Shapiro, in the wake of the auction results, reiterated his role in forcing PJM to change a price cap that kept increases from skyrocketing further through a complaint to the Federal Energy Regulatory Commission earlier this year.

“I sued PJM because it is unacceptable for them to do nothing as consumers pay sky-high utility bills while getting nothing in return,” Shapiro said in a statement. “My Administration has once again stopped billions of dollars in unnecessary and unjustified energy price hikes from being passed on to families and businesses.”

He’s also been on the record about pulling the commonwealth out of the grid if reforms aren’t adopted to speed up project development. Doing so would be unprecedented.

Pennsylvania, the “P” in PJM, was apart of the grid from its conception more than a century ago, and it generates 25% of the energy that powers the system. According to the P3 Group, roughly 80% of the new generation planned to increase supply in coming the years will be built in the commonwealth.

“PJM needs real reform and they are running out of time to protect consumers from their inaction,” Shapiro said. “My Administration will continue to build more energy generation right here in the Commonwealth and push PJM to fix its broken process so we can lower costs, strengthen reliability, and keep more money in the pockets of Pennsylvanians.”

Yaw called the governor’s threats “impressive” and “misguided,” noting that PJM is powerless to change state policies that focus on climate action targets and are outpaced by growing demand.

“It’s a traffic controller for the grid, not the driver of energy costs,” he said. “The real reason electricity prices are rising is because we’re not producing enough of it.
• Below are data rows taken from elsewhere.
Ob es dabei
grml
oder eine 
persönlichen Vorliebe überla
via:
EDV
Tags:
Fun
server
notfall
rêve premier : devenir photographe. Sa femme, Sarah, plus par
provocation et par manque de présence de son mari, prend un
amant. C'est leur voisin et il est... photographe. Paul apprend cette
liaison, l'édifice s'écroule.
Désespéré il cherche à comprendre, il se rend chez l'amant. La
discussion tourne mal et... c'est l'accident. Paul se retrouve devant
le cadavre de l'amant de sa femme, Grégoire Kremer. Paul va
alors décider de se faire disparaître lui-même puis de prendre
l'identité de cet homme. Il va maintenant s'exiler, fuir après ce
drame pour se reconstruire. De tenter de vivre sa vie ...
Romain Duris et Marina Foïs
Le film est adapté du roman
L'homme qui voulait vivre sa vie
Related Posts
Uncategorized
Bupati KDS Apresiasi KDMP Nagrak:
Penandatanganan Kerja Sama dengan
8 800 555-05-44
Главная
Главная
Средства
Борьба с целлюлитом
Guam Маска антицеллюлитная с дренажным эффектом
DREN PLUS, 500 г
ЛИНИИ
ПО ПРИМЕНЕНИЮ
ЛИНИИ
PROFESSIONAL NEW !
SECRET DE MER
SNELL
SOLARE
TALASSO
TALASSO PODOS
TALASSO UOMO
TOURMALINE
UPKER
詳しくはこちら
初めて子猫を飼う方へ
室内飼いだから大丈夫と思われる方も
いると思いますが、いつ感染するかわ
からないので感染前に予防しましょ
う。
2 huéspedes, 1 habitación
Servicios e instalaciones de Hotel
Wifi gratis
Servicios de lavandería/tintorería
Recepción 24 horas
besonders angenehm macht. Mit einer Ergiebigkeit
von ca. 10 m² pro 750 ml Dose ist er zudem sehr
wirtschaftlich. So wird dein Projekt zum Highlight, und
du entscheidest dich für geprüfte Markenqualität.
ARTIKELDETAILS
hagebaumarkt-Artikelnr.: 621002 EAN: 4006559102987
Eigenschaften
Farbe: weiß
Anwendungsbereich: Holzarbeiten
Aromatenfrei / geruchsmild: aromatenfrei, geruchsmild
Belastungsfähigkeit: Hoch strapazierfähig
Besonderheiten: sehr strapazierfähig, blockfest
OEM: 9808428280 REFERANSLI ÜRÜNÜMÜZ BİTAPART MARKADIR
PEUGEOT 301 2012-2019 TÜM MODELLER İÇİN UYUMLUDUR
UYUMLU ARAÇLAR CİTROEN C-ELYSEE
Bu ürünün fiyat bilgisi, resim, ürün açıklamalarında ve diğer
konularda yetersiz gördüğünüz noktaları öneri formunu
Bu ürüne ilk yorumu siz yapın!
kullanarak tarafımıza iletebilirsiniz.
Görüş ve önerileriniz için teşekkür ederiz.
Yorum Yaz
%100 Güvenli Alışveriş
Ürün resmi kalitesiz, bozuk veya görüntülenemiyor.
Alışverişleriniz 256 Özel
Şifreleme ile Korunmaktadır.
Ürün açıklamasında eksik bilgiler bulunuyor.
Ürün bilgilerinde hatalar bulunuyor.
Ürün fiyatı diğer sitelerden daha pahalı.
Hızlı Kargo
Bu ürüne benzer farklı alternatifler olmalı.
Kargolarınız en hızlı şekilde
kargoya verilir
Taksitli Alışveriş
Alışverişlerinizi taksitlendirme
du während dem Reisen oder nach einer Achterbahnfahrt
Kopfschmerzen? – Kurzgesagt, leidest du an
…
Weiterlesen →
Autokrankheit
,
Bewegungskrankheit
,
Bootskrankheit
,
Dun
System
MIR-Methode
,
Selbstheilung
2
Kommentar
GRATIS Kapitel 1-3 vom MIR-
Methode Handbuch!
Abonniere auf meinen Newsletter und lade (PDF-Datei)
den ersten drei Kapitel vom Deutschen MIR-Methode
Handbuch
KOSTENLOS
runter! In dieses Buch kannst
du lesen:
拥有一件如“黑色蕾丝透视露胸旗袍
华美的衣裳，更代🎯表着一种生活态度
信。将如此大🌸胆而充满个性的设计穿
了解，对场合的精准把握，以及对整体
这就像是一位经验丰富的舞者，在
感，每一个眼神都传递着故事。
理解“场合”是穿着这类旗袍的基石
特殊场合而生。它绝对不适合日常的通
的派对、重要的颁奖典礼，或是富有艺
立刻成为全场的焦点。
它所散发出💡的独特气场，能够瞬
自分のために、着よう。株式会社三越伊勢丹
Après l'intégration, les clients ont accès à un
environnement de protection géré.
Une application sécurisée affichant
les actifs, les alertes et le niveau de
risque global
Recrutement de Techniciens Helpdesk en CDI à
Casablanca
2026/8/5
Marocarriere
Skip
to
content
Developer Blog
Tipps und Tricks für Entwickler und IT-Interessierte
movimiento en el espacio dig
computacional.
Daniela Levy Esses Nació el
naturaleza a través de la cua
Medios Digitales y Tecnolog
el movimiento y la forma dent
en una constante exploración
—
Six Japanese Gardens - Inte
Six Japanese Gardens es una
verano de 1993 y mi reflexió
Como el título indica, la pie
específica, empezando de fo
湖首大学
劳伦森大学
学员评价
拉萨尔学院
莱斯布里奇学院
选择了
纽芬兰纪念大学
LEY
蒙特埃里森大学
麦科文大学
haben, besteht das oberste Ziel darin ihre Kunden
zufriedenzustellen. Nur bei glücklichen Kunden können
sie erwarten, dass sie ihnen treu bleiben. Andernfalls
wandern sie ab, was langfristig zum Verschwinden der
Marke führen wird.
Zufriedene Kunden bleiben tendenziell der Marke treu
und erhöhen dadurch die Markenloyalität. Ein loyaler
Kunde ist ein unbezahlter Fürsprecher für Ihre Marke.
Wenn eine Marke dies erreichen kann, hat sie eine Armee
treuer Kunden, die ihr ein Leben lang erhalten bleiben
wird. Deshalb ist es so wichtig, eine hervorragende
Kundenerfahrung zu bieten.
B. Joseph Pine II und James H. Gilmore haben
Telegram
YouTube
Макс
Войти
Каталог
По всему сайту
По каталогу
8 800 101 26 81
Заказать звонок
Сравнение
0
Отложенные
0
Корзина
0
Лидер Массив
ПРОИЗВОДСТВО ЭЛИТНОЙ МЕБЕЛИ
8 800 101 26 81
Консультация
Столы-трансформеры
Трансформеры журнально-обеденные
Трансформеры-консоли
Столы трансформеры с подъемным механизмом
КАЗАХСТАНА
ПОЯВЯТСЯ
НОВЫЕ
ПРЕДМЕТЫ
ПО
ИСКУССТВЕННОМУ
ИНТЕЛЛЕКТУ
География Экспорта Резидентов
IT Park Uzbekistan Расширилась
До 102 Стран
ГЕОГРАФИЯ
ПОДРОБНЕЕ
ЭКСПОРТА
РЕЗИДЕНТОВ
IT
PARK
Over the past decade, aggressive renewable mandates have forced the premature retirement of dependable baseload generation without replacing it with sufficient new baseload generation capacity. That’s not PJM’s fault. That’s a policy failure.”

He added that “regulatory reshuffling” won’t convince developers to build 67,000 MW renewable energy projects “sitting on the sidelines.”

“Making PJM the boogeyman is good short-term politics. Artificially and temporarily capping electric rates stifles new generation and sends the message: don’t build in the PJM grid,” Yaw said. “That is disastrous for Pennsylvanians in the long term. As I’ve said before, if Pennsylvania is serious about protecting consumers, we must stop pointing fingers and start investing in real solutions.”

Christen Smith contributed to this report.